In conclusion...well, I don't have a conclusion. It's easy for me to poke a little fun at Marvel's offer (which, I suppose, is a bit amusing in its thumbing-its-nose way) because we did very well with Blackest Night sales and don't need the exchange. But there are always those stores that overestimate demand and way overorder things...and if they're stuck with stock they don't think they'll ever move, then they should go for Marvel's deal. Which, as I said the other day, is likely just a publicity gimmick trying to make it look as if DC fell on its face with their ring promotion. But hey, whatever their reasons, if you need to take advantage of it....then take advantage of it!

When I saw pal Dorian on Saturday, we were thinking that DC should do a counter-offer...free Blackest Night sketch cover for every fifty copies of Marvel's recent event tie-ins...you know, anything with a "Dark Reign" or "Utopia" (or whatever) banner on the cover. Or for anything where the promised media coverage didn't do diddly for sales. That'd be okay with me.

On a related note, those "revived DC title" Blackest Night books, the one-shots that pick up the numbering from where those titles ended years ago...boy, we did not order enough of those. I even bumped the orders up a smidgen when it came time to do the weekly order adjustments through our distributor. We really weren't sure how these would do, and we guessed on the side of caution, assuming (well, hoping) that they'd be available for reorder. Which they are, thank goodness. All we have left at the moment is a couple of copies of Catwoman #83, and I'm sure those won't last long.

Another title that's doing surprisingly well and has nothing to do with Blackest Night is the new Punishermax series. Jason Aaron's writing some very pared-down and brutal comics, and having Steve Dillon back on the art makes it feel like Garth Ennis never left the title. I don't like even giving the impression that I'm implying that one writer is aping another's style, and I'm really not trying to. But the pacing, the dialogue, and yes, Dillon's art makes it very much of a kind with Ennis' early work on the character. It has more to do with the similar storytelling strategies involved, I think, knocking away all the excess to get to the basics of the character, and thus Aaron and Ennis can't help but appear to have similar voices.

Anyway, good comic. And with Rick Remender's "Frankencastle" storyline in the other series, that makes two good Punisher comics on the stands! Whaddaya know?



In other news, pal Dorian has been running a series on his site called the Paperback Book Club, where he posts a cover of a paperback book from his collection and talks a little bit about it.
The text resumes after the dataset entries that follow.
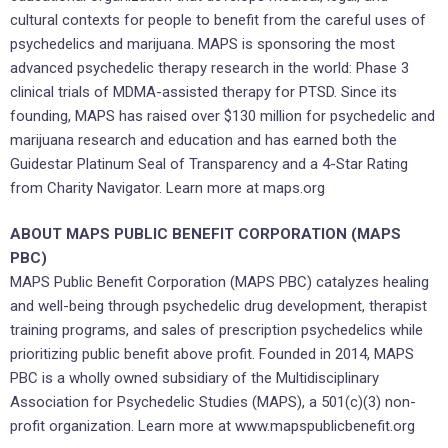
cultural contexts for people to benefit from the careful uses of
psychedelics and marijuana. MAPS is sponsoring the most
advanced psychedelic therapy research in the world: Phase 3
clinical trials of MDMA-assisted therapy for PTSD. Since its
founding, MAPS has raised over $130 million for psychedelic and
marijuana research and education and has earned both the
Guidestar Platinum Seal of Transparency and a 4-Star Rating
from Charity Navigator. Learn more at maps.org
ABOUT MAPS PUBLIC BENEFIT CORPORATION (MAPS
PBC)
MAPS Public Benefit Corporation (MAPS PBC) catalyzes healing
and well-being through psychedelic drug development, therapist
training programs, and sales of prescription psychedelics while
prioritizing public benefit above profit. Founded in 2014, MAPS
PBC is a wholly owned subsidiary of the Multidisciplinary
Association for Psychedelic Studies (MAPS), a 501(c)(3) non-
profit organization. Learn more at www.mapspublicbenefit.org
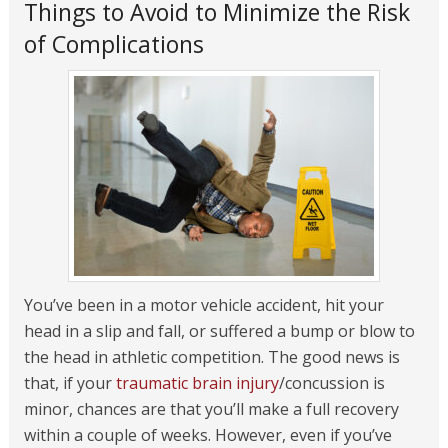
Things to Avoid to Minimize the Risk
of Complications
You’ve been in a motor vehicle accident, hit your
head in a slip and fall, or suffered a bump or blow to
the head in athletic competition. The good news is
that, if your
traumatic brain injury
/concussion is
minor, chances are that you’ll make a full recovery
within a couple of weeks. However, even if you’ve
For his One Hundredth Installment, he asked for book contributions and brief descriptions from readers and friends, resulting in this epic entry. Yes, I submitted a book...a novel I've read and reread countless times since first discovering it in a library in 1981, and buying my own copy in 1982. It's kinda dopey, but I love it anyway. And this would make the second time I've done a book report on it...the first being in Mrs. Smithro's 8th grade English class.